Does anyone know if it is possible to use lmFit
or lm
in R to calculate a linear model with categorical variables while including all possible comparisons between the categories? For example in the test data created here:
set.seed(25)
f <- gl(n = 3, k = 20, labels = c("control", "low", "high"))
mat <- model.matrix(~f, data = data.frame(f = f))
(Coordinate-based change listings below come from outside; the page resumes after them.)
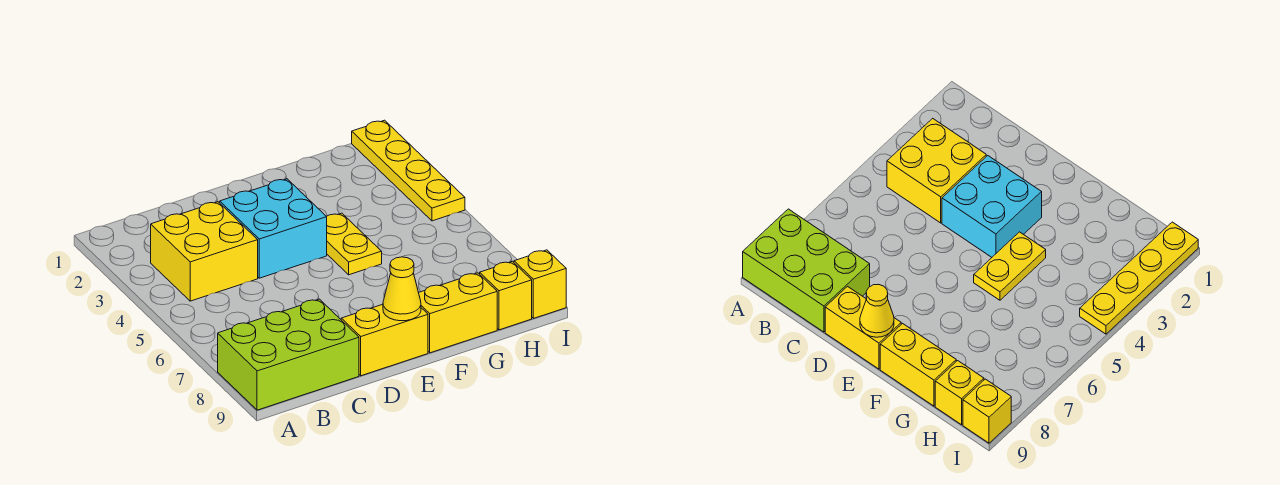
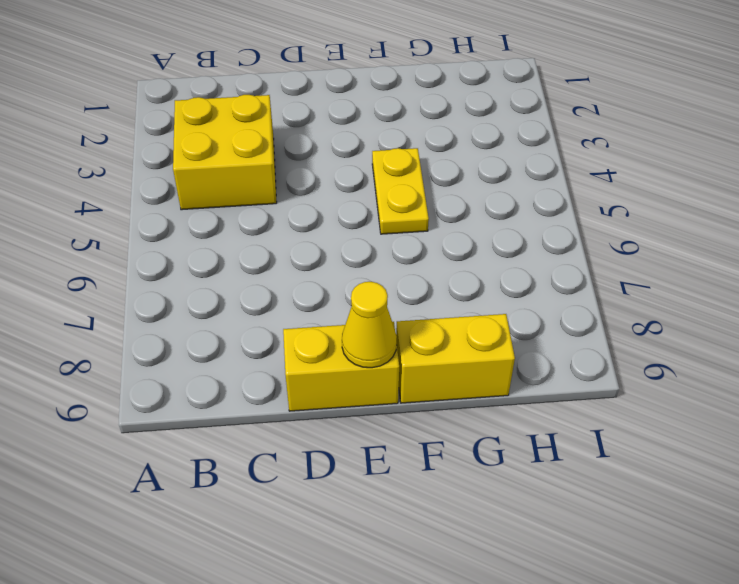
none -> lime 2x3 brick [218,299,359,410]
none -> cyan 2x2 brick [220,179,327,278]

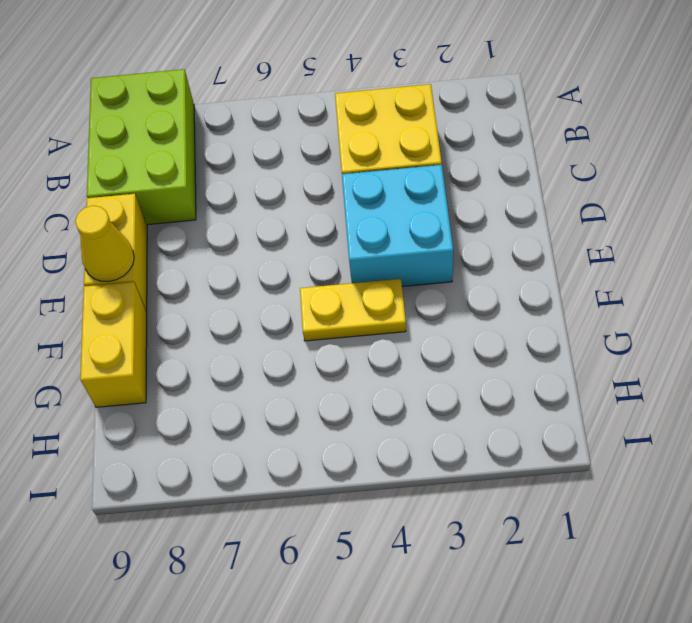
none -> yellow 1x1 brick [480,261,532,330]
none -> yellow 1x4 plate [352,120,465,221]

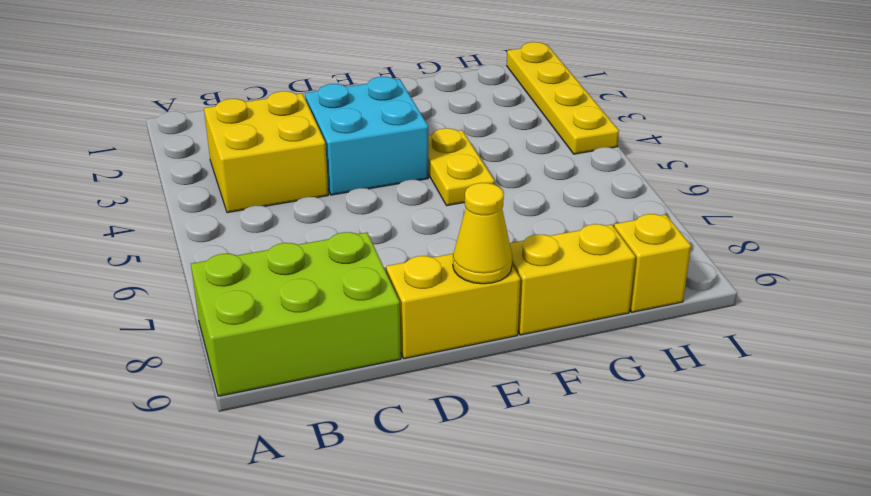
none -> yellow 1x1 brick [514,250,566,318]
beta <- c(12, 3, 6) #these are the simulated regression coefficient
y <- rnorm(n = 60, mean = mat %*% beta, sd = 2)
m <- lm(y ~ f)
I get the summary:
summary(m)
Call:
lm(formula = y ~ f)
Residuals:
Min 1Q Median 3Q Max
-4.3505 -1.6114 0.1608 1.1615 5.2010
Coefficients:
Estimate Std. Error t value Pr(>|t|)
(Intercept) 11.4976 0.4629 24.840 < 2e-16 ***
flow 3.0370 0.6546 4.639 2.09e-05 ***
fhigh 6.1630 0.6546 9.415 3.27e-13 ***
---
Signif. codes: 0 ‘***’ 0.001 ‘**’ 0.01 ‘*’ 0.05 ‘.’ 0.1 ‘ ’ 1
Residual standard error: 2.07 on 57 degrees of freedom
Multiple R-squared: 0.6086, Adjusted R-squared: 0.5949
F-statistic: 44.32 on 2 and 57 DF, p-value: 2.446e-12
which is because the contrasts term ("contr.treatment") compares "high" to "control" and "low" to "control".
Is it possible to get also the comparison between "high" and "low"?